Alternatif yakıtlarla çalışan hibrit ve elektrikli araçlara olan talep her geçen gün artıyor. Ancak, otomotivde geleceğin dünyadaki en çevreci ve temiz yakıtı olarak bilinen hidrojen yakıt hücreli araçlarda olduğu düşünülüyor. Otomotiv markaları hidrojen yakıt hücreli araçlar ile ilgili araştırmalara devam ederken, birçok ülke bu teknolojiye sahip araçları kullanmak için şehirlerdeki altyapıyı oluşturuyor. Hidrojenle çalışan araçların 2020'li yıllardan itibaren yaygınlaşmaya başlaması bekleniyor. Dünyada seri üretim ilk hidrojen yakıt hücreli otomobil, 2014'de yollara çıktı. Toyota, Japoncada "Gelecek" anlamı taşıyan Mirai modelini ilk etapta Japonya'da, daha sonra ise Avrupa'da sınırlı sayıdaki pazarlarda satışa sundu. Uzun yıllardır hidrojen teknolojisiyle ilgili araştırmalar yapan Güney Koreli Hyundai ise Tüketici Elektroniği Fuarı CES 2018'de tanıttığı Nexo'yu yılın son çeyreğinde kademeli olarak bazı pazarlarda satmaya başladı. Ancak, Hyundai için hidrojen teknolojisi yeni değil.

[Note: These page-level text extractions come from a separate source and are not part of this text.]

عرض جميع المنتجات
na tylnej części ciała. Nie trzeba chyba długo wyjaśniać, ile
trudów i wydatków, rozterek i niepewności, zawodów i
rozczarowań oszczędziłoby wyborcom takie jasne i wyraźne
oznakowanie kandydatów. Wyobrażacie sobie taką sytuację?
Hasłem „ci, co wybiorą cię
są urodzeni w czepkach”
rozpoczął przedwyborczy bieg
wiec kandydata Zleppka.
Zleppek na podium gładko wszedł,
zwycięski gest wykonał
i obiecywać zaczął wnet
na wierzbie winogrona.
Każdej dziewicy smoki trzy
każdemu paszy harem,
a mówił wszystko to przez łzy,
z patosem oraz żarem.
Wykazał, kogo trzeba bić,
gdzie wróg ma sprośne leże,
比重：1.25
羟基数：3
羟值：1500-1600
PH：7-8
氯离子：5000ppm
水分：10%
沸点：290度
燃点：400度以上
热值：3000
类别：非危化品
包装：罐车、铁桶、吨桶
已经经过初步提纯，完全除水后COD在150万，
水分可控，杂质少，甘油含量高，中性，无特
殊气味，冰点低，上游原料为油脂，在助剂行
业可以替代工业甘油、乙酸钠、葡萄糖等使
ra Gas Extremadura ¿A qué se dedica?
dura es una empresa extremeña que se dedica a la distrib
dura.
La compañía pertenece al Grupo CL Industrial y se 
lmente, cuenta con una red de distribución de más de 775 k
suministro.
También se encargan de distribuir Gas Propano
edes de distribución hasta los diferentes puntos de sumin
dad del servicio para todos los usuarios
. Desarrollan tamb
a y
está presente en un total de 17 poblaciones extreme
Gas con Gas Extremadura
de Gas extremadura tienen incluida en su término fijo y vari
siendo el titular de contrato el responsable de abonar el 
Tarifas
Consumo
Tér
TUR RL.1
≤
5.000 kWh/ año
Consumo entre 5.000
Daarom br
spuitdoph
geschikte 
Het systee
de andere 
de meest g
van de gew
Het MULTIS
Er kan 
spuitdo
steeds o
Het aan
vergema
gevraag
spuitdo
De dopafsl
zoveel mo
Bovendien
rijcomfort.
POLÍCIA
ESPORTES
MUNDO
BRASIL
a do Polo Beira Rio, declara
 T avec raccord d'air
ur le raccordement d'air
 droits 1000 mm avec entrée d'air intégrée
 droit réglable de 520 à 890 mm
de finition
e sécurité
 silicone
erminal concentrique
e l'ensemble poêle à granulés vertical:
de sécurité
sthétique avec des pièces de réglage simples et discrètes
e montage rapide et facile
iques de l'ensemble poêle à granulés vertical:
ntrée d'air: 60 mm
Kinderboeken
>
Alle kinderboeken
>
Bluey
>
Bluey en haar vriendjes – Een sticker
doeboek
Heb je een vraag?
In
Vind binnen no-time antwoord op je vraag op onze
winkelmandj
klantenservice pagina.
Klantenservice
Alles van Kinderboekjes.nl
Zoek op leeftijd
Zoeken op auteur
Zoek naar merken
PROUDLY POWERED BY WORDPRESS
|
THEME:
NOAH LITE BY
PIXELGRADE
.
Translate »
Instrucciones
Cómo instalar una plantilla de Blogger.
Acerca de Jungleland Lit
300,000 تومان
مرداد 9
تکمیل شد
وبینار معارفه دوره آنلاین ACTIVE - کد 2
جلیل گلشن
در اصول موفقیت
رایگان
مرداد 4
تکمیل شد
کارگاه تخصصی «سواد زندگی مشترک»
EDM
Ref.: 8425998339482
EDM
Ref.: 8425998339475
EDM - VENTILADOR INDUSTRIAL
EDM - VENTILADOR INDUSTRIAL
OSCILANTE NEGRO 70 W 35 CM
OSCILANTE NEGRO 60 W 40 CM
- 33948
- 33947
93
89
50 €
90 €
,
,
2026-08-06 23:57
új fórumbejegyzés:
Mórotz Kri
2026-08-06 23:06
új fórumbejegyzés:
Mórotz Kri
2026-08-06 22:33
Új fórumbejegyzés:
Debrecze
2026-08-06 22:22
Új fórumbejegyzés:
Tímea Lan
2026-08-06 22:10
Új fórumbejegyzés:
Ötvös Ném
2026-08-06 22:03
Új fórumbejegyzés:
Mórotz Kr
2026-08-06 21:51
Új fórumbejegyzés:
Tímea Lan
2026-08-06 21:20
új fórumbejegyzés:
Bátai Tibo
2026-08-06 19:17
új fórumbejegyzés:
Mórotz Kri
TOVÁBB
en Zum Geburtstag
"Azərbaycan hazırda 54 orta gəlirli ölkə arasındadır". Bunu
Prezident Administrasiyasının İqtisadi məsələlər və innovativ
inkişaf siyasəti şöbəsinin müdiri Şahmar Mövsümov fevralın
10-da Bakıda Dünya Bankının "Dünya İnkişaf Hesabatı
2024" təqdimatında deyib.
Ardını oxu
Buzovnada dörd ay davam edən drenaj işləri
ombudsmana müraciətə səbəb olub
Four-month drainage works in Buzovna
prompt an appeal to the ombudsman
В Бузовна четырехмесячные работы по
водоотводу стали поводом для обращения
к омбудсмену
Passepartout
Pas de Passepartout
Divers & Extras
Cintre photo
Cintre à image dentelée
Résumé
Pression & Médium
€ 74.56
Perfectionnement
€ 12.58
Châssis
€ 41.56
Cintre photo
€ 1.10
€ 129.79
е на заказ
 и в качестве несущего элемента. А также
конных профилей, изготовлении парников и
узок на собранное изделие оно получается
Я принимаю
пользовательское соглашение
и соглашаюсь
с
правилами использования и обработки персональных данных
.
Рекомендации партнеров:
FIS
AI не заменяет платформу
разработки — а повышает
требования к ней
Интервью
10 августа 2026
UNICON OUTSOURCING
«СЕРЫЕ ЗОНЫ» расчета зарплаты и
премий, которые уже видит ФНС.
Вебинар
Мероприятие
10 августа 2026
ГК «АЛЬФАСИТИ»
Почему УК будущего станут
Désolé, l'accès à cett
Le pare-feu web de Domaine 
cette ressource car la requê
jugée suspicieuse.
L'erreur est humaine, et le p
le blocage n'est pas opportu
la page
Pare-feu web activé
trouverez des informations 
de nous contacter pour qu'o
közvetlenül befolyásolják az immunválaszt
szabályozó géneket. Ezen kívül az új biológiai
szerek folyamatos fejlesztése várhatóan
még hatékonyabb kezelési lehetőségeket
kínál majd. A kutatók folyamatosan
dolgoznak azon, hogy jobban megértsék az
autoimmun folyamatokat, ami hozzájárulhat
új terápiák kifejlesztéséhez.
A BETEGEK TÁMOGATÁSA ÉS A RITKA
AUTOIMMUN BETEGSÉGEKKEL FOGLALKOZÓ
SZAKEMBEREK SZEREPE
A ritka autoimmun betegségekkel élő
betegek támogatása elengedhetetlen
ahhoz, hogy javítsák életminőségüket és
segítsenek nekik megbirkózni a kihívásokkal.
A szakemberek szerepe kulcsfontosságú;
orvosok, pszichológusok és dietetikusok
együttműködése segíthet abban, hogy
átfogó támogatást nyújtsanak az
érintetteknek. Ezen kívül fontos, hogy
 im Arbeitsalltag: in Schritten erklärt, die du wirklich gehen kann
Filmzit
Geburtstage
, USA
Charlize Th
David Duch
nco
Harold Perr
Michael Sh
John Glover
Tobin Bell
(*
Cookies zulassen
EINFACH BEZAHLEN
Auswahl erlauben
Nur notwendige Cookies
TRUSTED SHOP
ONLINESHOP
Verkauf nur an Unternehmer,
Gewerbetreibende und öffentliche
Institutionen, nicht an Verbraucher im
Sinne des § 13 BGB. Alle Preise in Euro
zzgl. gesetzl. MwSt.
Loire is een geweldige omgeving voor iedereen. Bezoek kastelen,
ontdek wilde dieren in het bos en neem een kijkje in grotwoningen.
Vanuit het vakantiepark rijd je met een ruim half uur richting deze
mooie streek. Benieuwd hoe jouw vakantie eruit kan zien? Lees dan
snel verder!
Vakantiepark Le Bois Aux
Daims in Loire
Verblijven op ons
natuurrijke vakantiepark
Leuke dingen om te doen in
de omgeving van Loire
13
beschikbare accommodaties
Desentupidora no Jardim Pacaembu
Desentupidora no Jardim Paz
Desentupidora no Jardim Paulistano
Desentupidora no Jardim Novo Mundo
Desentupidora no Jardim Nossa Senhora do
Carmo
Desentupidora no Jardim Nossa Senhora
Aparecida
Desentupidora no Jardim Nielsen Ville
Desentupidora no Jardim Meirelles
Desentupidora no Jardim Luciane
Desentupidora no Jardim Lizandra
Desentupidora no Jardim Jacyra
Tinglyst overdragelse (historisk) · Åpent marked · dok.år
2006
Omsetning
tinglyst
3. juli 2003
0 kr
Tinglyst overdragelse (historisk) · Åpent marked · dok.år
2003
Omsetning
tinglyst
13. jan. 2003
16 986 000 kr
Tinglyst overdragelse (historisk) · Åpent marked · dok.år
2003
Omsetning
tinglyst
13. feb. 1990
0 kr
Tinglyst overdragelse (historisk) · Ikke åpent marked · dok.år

Marka, Nexo'nun temellerini ilk olarak Tucson modeliyle atmıştı. Mercedes- Benz hidrojen rekabetine katılan son marka oldu. Yaklaşık 25 yıldır hidrojen teknolojisi üzerinde çalışan Mercedes- Benz, ilk hidrojen yakıt hücreli otomobili GLC F-Cell modelini 2018 Paris Otomobil Fuarı'nda tanıttı. Bu yıl içinde bazı bakanlıklar, Alman Demiryolları ve bazı özel şirketler bu yıl içinde aracı kullanmaya başlayacaklar. Ancak marka 2019'un ilk çeyreğinden itibaren hidrojen yakıt hücreli modelini kiralama müşterileri için hizmete sunacak.
İSTASYON SAYISI ARTIYOR
Hidrojen dolum istasyonlarının da sayısı her geçen gün artırıyor. 2020'de Almanya'da 100, Kore'de 160, İngiltere'de 65 yakıt hücresi dolum istasyonu kurulması planlanıyor.
DOĞALGAZDAN ÜRETİLİYOR
Hidrojen kaynağından elektrik üretimini gerçekleştiren bu teknoloji için genel olarak doğalgazdan üretilen hidrojen kullanılıyor. Hidrojen ayrıca karbondioksit salınım oranı az olan rüzgar, çöp, kanalizasyon çamuru ve sudan da üretilebiliyor
EGZOZDAN SU BUHARI ÇIKIYOR
Hidrojenin oksijen ile tepkimeye girdiği sırada açığa çıkan enerjiyi yakıt hücreleri, elektrikli motora yönlendiriyor. Böylece aracın hareket etmesi sağlanıyor. Hidrojen ve oksijenin reaksiyonu sonucu su buharı ortaya çıkıyor. Böylece çevreye hiç zarar vermiyor. Çevre dostu bir sürüş sağlanıyor.